Work to be completed » Transcribe the following entries word for word; no picture is to appear in the copy.

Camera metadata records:
┏━━

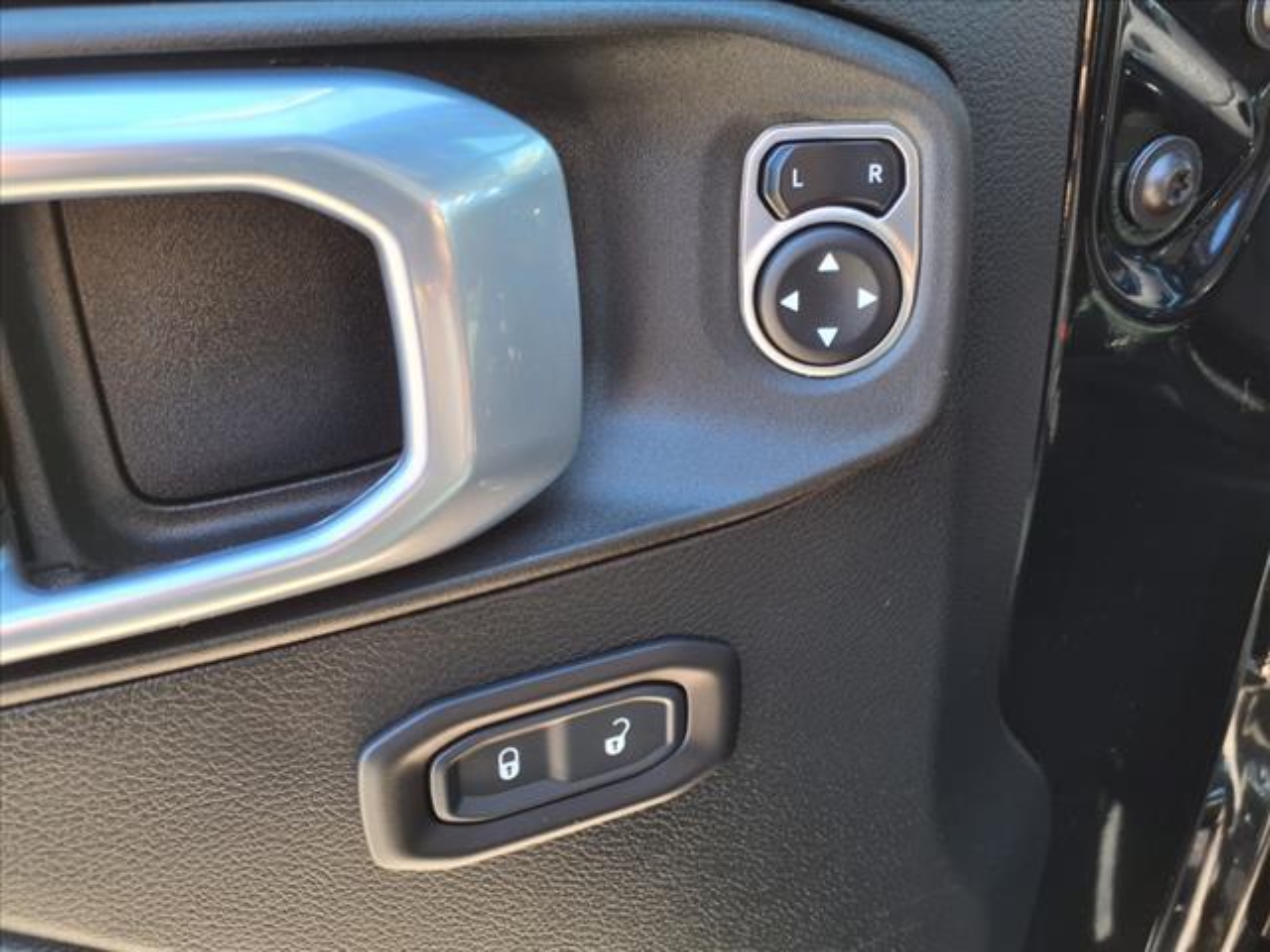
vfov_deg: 51.4
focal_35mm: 27
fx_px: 991
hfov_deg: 65.3
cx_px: 635
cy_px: 476
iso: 50
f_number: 1.9
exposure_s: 1/60.2
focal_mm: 3.58
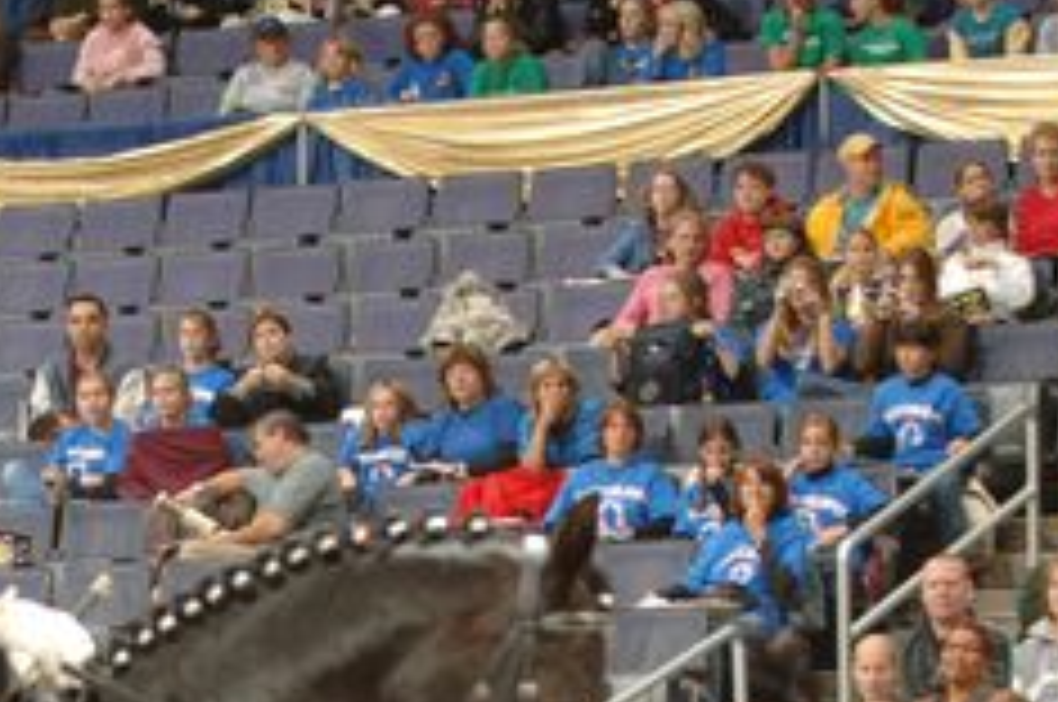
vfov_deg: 4.3
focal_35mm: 318
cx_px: 185
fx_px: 9333
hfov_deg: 6.5
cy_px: 925
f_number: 4.5
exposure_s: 1/250
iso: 200
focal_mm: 78
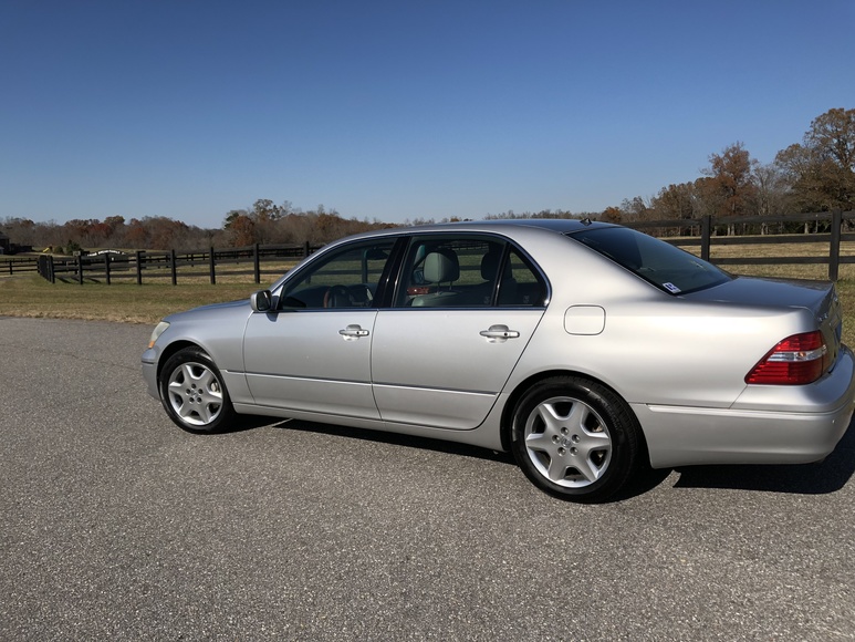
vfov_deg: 49.8
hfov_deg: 63.4
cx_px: 428
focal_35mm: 28
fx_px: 692
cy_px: 321
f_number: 1.8
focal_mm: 3.99
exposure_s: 1/3205
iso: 20
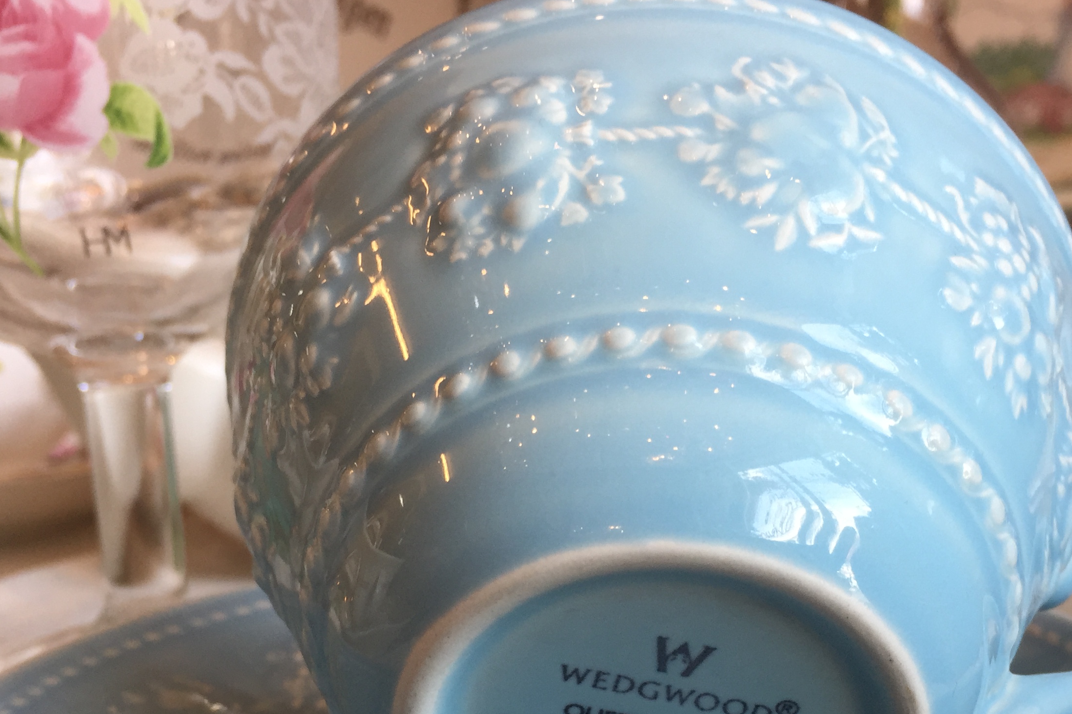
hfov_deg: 43.5
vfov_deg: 29.3
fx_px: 1340
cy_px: 547
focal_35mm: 45
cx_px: 609
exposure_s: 1/50
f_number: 2.2
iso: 40
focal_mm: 4.15
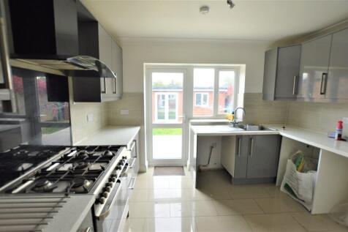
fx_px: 145
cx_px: 174
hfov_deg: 100.4
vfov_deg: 77.3
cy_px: 116
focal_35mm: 15
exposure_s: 1/80
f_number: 4.5
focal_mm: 10
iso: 400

┗━━

Output below »
vfov_deg: 51.4
focal_35mm: 27
fx_px: 991
hfov_deg: 65.3
cx_px: 635
cy_px: 476
iso: 50
f_number: 1.9
exposure_s: 1/60.2
focal_mm: 3.58
vfov_deg: 4.3
focal_35mm: 318
cx_px: 185
fx_px: 9333
hfov_deg: 6.5
cy_px: 925
f_number: 4.5
exposure_s: 1/250
iso: 200
focal_mm: 78
vfov_deg: 49.8
hfov_deg: 63.4
cx_px: 428
focal_35mm: 28
fx_px: 692
cy_px: 321
f_number: 1.8
focal_mm: 3.99
exposure_s: 1/3205
iso: 20
hfov_deg: 43.5
vfov_deg: 29.3
fx_px: 1340
cy_px: 547
focal_35mm: 45
cx_px: 609
exposure_s: 1/50
f_number: 2.2
iso: 40
focal_mm: 4.15
fx_px: 145
cx_px: 174
hfov_deg: 100.4
vfov_deg: 77.3
cy_px: 116
focal_35mm: 15
exposure_s: 1/80
f_number: 4.5
focal_mm: 10
iso: 400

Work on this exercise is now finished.